I had looked forward to that Friday because there was a political lunch that day that would be a break from my studies at Georgetown University.  The speaker was California Congressman James Roosevelt, and I remember asking him a question, though I cannot remember what the question was.  Roosevelt was the son of the last president to die in office, and about the time I was asking that question, the current president was dying of an assassin’s bullet in Dallas. It was November 22, 1963.

After the luncheon I headed to my job as an intern in the office of a congressman from Seattle.  As I walked to the Cannon House Office Building, someone yelled from his car that the president had been shot.  I thought that was a tasteless joke.  At the entrance to the House building there were always two guards; they were not really there for security, but to assist people visiting members of Congress.  The look on their faces told me something was really bad.

My boss’s office was on the fourth floor.  Walking down the corridor I knew something horrible had happened – from the silence.  In those days every congressional office had a bevy of secretaries typing away on electric typewriters, and there was always a clacking buzz in the hallway.  Now it was silent. Not a secretary at work.

When I got to my office, the staff was just standing there watching the black and white TV as an announcement came that the president was dead.  Using my congressional pass, I went over to the capitol building, and found myself in front of the House Speaker’s office, where an ashen white Speaker John McCormack was talking to the media.  There was no security, no secret service.  I just walked up and listened, a curious college student.  I can’t remember what was said, everyone seemed so numbed.  Since America now had no vice president, this 72-year-old while haired gentleman in his 35th year in the House of Representatives was first in line to be President of the United States.

Back with my roommates at Georgetown I did what every other American did that weekend, just sat glued to the television set.  No Georgetown parties that weekend. On Sunday night they moved President Kennedy’s body to the capitol rotunda to lie in state, and we saw on TV huge crowds blocks long waiting to pass by his coffin.  I thought to myself, I have a congressional pass (and staff license plate on my car).

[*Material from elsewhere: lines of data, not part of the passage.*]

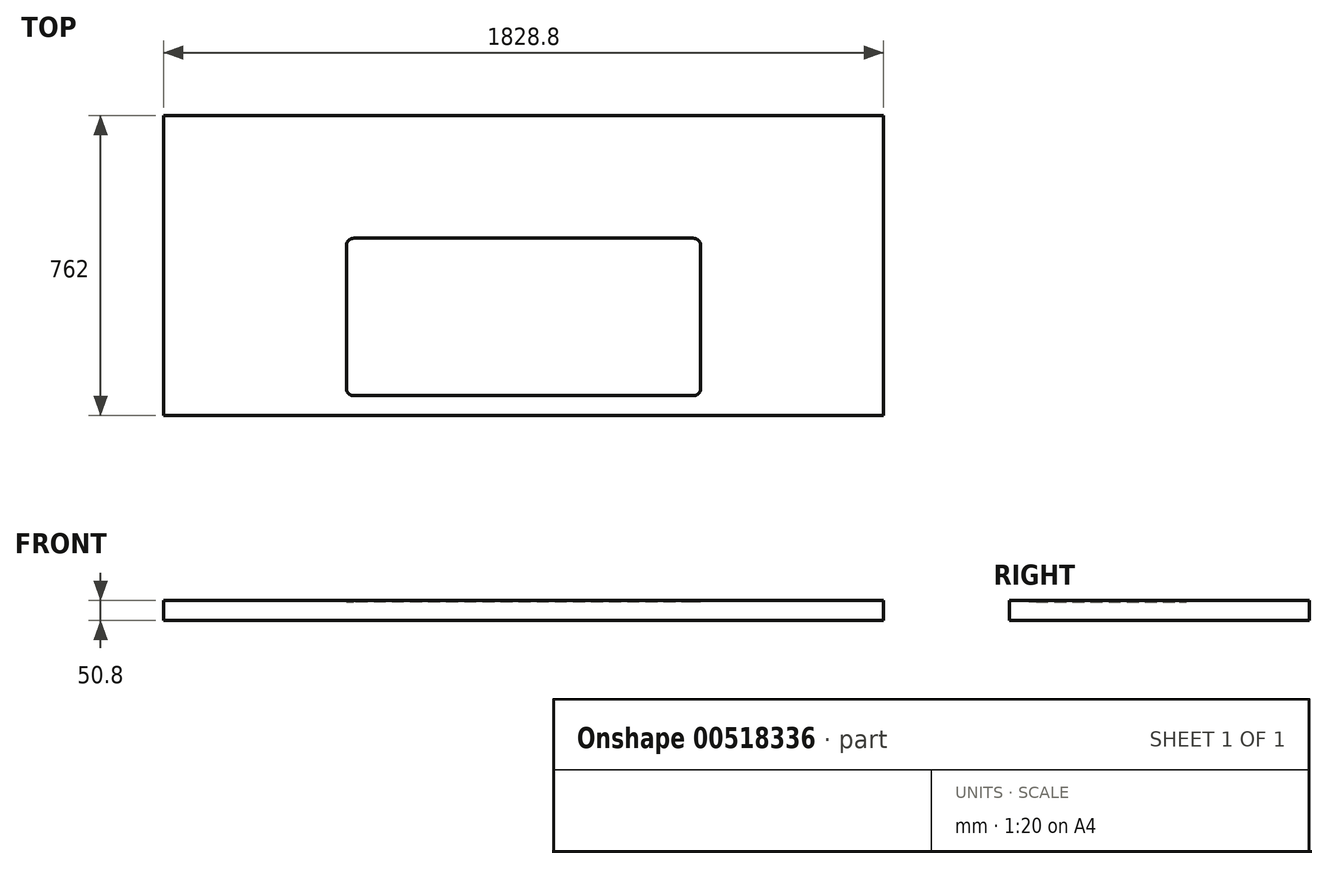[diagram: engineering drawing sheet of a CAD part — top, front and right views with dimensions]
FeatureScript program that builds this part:
annotation { "Feature Type Name" : "Feature", "Feature Type Description" : "" }
export const myFeature = defineFeature(function(context is Context, id is Id, definition is map)
    precondition{}
    {
        {
            var Q0;
            Q0=qCreatedBy(makeId("Top.planeOp"),FACE);
            var sketch = newSketch(context, id + "F0", { "sketchPlane" : qUnion([Q0])});
            skLineSegment(sketch, "E0.bottom", {"start": v(-914.4, 381) * mm, "end": v(914.4, 381) * mm});
            skLineSegment(sketch, "E0.top", {"start": v(-914.4, -381) * mm, "end": v(914.4, -381) * mm});
            skLineSegment(sketch, "E0.left", {"start": v(-914.4, 381) * mm, "end": v(-914.4, -381) * mm});
            skLineSegment(sketch, "E0.right", {"start": v(914.4, 381) * mm, "end": v(914.4, -381) * mm});
            skPoint(sketch, "E0.middle", {"position": v(0, 0) * mm});
            skSolve(sketch);
        }
        {
            var Q0;
            Q0=makeQuery(id+"F0.imprint","IMPRINT",FACE,{"disambiguationData":[TD([[makeQuery(id+"F0.imprint","IMPRINT",EDGE,{"derivedFrom":sQuery(id+"F0.wireOp",EDGE,"E0.bottom")}),-1.0]])]});
            extrude(context, id + "F1", {"entities" : qUnion([Q0]), "depth" : 50.8 * mm, "offsetDistance" : 25.4 * mm});
        }
        {
            var Q0;
            Q0=makeQuery(id+"F1.opExtrude","CAP_FACE",FACE,{"disambiguationData":[OSD([sQuery(id+"F0.wireOp",EDGE,"E0.bottom"),sQuery(id+"F0.wireOp",EDGE,"E0.top"),sQuery(id+"F0.wireOp",EDGE,"E0.left"),sQuery(id+"F0.wireOp",EDGE,"E0.right")])],"isStart":false});
            var sketch = newSketch(context, id + "F2", { "sketchPlane" : qUnion([Q0])});
            skLineSegment(sketch, "E1.bottom", {"start": v(431.74, -330.91) * mm, "end": v(-431.74, -330.91) * mm});
            skLineSegment(sketch, "E1.top", {"start": v(431.74, 69.09) * mm, "end": v(-431.73, 69.09) * mm});
            skLineSegment(sketch, "E1.left", {"start": v(450, -312.65) * mm, "end": v(450, 50.83) * mm});
            skLineSegment(sketch, "E1.right", {"start": v(-450, -312.65) * mm, "end": v(-450, 50.82) * mm});
            skPoint(sketch, "E1.middle", {"position": v(0, -130.91) * mm});
            skPoint(sketch, "E2.visualSharp", {"position": v(-450, 69.09) * mm});
            skArc(sketch, "E2.filletArc", {"start": v(-431.73, 69.09) * mm, "mid": v(-444.65, 63.74) * mm, "end": v(-450, 50.82) * mm});
            skPoint(sketch, "E3.visualSharp", {"position": v(450, 69.09) * mm});
            skArc(sketch, "E3.filletArc", {"start": v(450, 50.83) * mm, "mid": v(444.65, 63.74) * mm, "end": v(431.74, 69.09) * mm});
            skPoint(sketch, "E4.visualSharp", {"position": v(450, -330.91) * mm});
            skArc(sketch, "E4.filletArc", {"start": v(431.74, -330.91) * mm, "mid": v(444.65, -325.56) * mm, "end": v(450, -312.65) * mm});
            skPoint(sketch, "E5.visualSharp", {"position": v(-450, -330.91) * mm});
            skArc(sketch, "E5.filletArc", {"start": v(-450, -312.65) * mm, "mid": v(-444.65, -325.56) * mm, "end": v(-431.74, -330.91) * mm});
            skSolve(sketch);
        }
        {
            var Q0;
            Q0=makeQuery(id+"F2.imprint","IMPRINT",FACE,{"disambiguationData":[TD([[makeQuery(id+"F2.imprint","IMPRINT",EDGE,{"derivedFrom":sQuery(id+"F2.wireOp",EDGE,"E1.bottom")}),-1.0]])]});
            extrude(context, id + "F3", {"entities" : qUnion([Q0]), "operationType" : NewBodyOperationType.REMOVE, "oppositeDirection" : true, "depth" : 4 * mm});
        }
    });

I can bypass all the crowds, so my roommates and I piled into my car and off we went.

We pulled into the capital garage, I flashed my badge and pulled into a member’s only parking place, and took an elevator to the rotunda.  Then it really struck me.  The rotunda looked small as the capitol police kept the mourners moving on either side of the casket.  The catafalque – the one used for President Lincoln – looked very large, covered by a massive American flag where only hours before we watched on TV as Jackie and the children paid their respects.  Only a small rope line and the guard of honor separated the public from the dead president.  I spotted a Georgetown friend with a camera who had some kind of a press pass, and so I stood for a half hour with him just watching the people pass by, all in silence and obviously greatly moved by what they were seeing.  The security guards just kept the people moving and paid no attention to me and my roommates.

We drove back to Georgetown rather quiet and subdued, having stood just feet away from the body of an assassinated American president.  It was a weekend to remember.